Itu bukan lah kali pertama dan terakhir aku mendengar hinaan tentang warna kulit dan etnisku. Kata-kata itu sangat berbekas di pikiranku, memperkuat asumsi sosial bahwa kulit gelap memang tidak menarik, jelek, dan memalukan. Karena terus mendengar "teguran" tentang kulitku yang gelap, tanpa disadari kata-kata itu akhirnya memberikan dampak padaku ketika aku menyusuri dunia kosmetik yang menjajaki banyak produk pemutih (skin-whitening) dan produk pencerah kulit.
Pemutihan kulit, atau yang juga dikenal sebagai pencerah kulit, adalah proses di mana sebuah produk dioleskan kepermukaan kulit untuk mencerahkan warna kulit sehingga menghambat produksi melanin, pigmen yang berfungsi memberikan warna pada kulit.
Bahasa yang digunakan untuk mempromosikan produk ini bervariasi dari pemutih dan pencerah hingga "memperbaiki warna kulit" (colour-correcting).
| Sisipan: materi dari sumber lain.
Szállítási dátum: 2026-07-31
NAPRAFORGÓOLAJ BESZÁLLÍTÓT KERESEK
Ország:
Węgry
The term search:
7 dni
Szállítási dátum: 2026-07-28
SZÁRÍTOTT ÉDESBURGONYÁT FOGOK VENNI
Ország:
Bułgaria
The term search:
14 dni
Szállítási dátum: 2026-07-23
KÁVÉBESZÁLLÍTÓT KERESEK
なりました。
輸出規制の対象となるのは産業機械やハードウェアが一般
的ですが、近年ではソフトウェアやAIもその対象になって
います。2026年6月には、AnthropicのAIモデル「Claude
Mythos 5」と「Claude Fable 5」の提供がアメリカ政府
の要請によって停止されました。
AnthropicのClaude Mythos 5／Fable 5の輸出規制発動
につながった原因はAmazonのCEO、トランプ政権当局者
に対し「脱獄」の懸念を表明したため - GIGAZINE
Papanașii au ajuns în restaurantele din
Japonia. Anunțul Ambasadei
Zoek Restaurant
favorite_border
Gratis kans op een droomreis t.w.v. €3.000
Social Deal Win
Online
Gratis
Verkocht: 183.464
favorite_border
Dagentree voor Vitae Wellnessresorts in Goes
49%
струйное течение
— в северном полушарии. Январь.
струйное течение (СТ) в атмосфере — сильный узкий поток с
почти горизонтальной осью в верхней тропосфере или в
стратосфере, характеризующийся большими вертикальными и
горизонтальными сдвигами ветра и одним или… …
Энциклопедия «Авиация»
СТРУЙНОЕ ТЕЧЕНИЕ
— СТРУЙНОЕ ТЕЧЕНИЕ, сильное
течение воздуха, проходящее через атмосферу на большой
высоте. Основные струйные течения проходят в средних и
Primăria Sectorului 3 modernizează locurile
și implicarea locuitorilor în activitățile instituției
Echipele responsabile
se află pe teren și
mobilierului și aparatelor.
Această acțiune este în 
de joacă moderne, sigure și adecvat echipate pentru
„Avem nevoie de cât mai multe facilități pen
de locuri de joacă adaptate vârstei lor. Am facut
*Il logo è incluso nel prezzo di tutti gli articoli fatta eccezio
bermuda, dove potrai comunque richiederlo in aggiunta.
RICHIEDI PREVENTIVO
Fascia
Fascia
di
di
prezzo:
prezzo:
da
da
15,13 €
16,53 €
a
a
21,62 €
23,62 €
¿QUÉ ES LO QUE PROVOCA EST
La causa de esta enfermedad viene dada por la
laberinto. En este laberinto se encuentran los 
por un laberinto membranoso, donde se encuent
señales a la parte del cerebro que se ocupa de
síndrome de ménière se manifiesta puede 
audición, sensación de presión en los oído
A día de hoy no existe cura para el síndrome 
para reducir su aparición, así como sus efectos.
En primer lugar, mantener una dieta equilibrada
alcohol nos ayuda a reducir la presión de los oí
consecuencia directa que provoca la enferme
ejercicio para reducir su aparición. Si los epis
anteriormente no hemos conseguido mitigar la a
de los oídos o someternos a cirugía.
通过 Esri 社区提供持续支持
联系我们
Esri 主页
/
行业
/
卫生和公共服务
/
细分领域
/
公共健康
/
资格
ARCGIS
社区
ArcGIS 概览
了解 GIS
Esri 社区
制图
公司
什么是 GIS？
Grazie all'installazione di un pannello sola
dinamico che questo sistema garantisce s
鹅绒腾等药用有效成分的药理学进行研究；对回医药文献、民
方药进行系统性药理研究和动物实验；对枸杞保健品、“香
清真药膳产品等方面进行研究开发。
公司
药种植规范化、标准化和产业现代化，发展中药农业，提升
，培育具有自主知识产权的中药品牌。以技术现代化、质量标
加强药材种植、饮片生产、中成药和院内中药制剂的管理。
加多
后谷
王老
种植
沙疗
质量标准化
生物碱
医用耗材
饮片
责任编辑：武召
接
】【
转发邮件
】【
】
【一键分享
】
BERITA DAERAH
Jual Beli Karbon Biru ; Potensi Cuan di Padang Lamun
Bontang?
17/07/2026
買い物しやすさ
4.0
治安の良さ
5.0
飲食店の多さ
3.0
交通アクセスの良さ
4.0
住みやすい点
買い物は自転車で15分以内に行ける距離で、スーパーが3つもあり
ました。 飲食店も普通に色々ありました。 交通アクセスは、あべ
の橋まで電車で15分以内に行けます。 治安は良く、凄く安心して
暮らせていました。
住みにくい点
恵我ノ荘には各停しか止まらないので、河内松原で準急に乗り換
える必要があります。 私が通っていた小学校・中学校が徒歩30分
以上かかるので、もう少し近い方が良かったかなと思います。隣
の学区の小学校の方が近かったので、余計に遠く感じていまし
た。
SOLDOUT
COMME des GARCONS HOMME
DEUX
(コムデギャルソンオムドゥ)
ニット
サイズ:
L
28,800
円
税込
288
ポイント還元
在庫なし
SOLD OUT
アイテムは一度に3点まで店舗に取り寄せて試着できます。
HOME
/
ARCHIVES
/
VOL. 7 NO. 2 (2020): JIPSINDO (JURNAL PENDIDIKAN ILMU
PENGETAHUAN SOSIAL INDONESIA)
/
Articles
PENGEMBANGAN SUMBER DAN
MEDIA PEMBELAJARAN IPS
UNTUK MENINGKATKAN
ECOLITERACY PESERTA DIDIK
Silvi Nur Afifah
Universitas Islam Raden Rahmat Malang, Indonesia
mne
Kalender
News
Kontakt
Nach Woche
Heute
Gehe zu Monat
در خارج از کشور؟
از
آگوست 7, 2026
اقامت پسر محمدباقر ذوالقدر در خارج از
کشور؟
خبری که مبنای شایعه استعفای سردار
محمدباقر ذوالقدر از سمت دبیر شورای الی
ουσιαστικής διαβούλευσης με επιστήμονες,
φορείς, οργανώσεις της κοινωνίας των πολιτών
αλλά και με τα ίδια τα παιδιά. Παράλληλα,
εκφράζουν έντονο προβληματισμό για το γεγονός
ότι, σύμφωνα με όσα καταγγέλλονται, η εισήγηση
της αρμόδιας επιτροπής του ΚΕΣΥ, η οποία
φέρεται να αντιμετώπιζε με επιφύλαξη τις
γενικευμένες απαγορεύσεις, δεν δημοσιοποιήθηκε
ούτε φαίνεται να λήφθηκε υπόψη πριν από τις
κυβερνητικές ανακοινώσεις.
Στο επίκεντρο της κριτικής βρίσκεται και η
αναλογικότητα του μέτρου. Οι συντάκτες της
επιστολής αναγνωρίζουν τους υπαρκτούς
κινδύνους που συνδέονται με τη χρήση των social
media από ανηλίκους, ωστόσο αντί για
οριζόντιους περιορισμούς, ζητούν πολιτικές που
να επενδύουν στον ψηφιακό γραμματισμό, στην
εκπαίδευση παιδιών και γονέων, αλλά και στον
Proses ini juga sering dianggap sebagai proses "peningkatan kecantikan" (beauty-enhancing), menjanjikan pemerataan kulit yang bebas dari bintik-bintik, flek hitam, pigmentasi, dan noda. Namun terlepas dari bahasa yang digunakan, pesannya tetap sama: kulit gelap tidak sesuai dengan standar kecantikan ideal.